───── Input for this task
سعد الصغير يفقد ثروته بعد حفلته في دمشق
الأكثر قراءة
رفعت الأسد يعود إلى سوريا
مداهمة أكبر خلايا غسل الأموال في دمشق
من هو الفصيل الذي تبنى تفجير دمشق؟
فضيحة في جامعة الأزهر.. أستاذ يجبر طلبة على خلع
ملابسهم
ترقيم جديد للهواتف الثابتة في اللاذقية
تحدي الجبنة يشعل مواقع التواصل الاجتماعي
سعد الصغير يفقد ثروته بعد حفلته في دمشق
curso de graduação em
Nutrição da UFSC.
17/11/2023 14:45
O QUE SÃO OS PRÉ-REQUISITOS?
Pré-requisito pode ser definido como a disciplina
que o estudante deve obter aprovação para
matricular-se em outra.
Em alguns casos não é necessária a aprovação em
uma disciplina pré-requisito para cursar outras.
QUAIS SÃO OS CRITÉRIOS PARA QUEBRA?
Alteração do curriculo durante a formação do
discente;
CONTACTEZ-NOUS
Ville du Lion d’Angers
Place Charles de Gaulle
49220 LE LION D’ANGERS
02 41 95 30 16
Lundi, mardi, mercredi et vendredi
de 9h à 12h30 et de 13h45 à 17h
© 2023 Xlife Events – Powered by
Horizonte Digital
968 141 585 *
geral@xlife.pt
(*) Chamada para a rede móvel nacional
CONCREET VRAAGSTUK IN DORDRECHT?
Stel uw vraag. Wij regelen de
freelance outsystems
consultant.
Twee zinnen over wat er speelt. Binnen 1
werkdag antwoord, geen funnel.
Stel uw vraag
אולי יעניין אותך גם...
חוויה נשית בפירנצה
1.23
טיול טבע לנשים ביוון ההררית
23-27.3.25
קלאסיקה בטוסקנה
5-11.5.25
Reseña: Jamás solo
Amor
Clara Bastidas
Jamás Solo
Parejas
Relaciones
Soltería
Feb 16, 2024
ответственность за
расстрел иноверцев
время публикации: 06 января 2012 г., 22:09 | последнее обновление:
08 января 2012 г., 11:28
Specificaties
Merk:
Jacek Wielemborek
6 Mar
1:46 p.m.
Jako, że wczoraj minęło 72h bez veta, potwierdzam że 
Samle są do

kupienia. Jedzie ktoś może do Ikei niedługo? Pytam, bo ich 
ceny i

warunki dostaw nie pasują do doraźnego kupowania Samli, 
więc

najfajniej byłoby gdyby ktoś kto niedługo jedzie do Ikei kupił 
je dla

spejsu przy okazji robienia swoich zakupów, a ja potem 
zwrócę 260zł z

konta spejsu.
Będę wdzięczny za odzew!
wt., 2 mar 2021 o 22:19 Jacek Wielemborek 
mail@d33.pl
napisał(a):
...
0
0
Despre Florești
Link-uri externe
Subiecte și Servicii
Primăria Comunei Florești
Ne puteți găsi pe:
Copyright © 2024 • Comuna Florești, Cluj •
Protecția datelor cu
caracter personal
──────────
Task details: The full listing must be copied exactly, every line included.

Solution to this exercise:
سعد الصغير يفقد ثروته بعد حفلته في دمشق
الأكثر قراءة
رفعت الأسد يعود إلى سوريا
مداهمة أكبر خلايا غسل الأموال في دمشق
من هو الفصيل الذي تبنى تفجير دمشق؟
فضيحة في جامعة الأزهر.. أستاذ يجبر طلبة على خلع
ملابسهم
ترقيم جديد للهواتف الثابتة في اللاذقية
تحدي الجبنة يشعل مواقع التواصل الاجتماعي
سعد الصغير يفقد ثروته بعد حفلته في دمشق
curso de graduação em
Nutrição da UFSC.
17/11/2023 14:45
O QUE SÃO OS PRÉ-REQUISITOS?
Pré-requisito pode ser definido como a disciplina
que o estudante deve obter aprovação para
matricular-se em outra.
Em alguns casos não é necessária a aprovação em
uma disciplina pré-requisito para cursar outras.
QUAIS SÃO OS CRITÉRIOS PARA QUEBRA?
Alteração do curriculo durante a formação do
discente;
CONTACTEZ-NOUS
Ville du Lion d’Angers
Place Charles de Gaulle
49220 LE LION D’ANGERS
02 41 95 30 16
Lundi, mardi, mercredi et vendredi
de 9h à 12h30 et de 13h45 à 17h
© 2023 Xlife Events – Powered by
Horizonte Digital
968 141 585 *
geral@xlife.pt
(*) Chamada para a rede móvel nacional
CONCREET VRAAGSTUK IN DORDRECHT?
Stel uw vraag. Wij regelen de
freelance outsystems
consultant.
Twee zinnen over wat er speelt. Binnen 1
werkdag antwoord, geen funnel.
Stel uw vraag
אולי יעניין אותך גם...
חוויה נשית בפירנצה
1.23
טיול טבע לנשים ביוון ההררית
23-27.3.25
קלאסיקה בטוסקנה
5-11.5.25
Reseña: Jamás solo
Amor
Clara Bastidas
Jamás Solo
Parejas
Relaciones
Soltería
Feb 16, 2024
ответственность за
расстрел иноверцев
время публикации: 06 января 2012 г., 22:09 | последнее обновление:
08 января 2012 г., 11:28
Specificaties
Merk:
Jacek Wielemborek
6 Mar
1:46 p.m.
Jako, że wczoraj minęło 72h bez veta, potwierdzam że 
Samle są do

kupienia. Jedzie ktoś może do Ikei niedługo? Pytam, bo ich 
ceny i

warunki dostaw nie pasują do doraźnego kupowania Samli, 
więc

najfajniej byłoby gdyby ktoś kto niedługo jedzie do Ikei kupił 
je dla

spejsu przy okazji robienia swoich zakupów, a ja potem 
zwrócę 260zł z

konta spejsu.
Będę wdzięczny za odzew!
wt., 2 mar 2021 o 22:19 Jacek Wielemborek 
mail@d33.pl
napisał(a):
...
0
0
Despre Florești
Link-uri externe
Subiecte și Servicii
Primăria Comunei Florești
Ne puteți găsi pe:
Copyright © 2024 • Comuna Florești, Cluj •
Protecția datelor cu
caracter personal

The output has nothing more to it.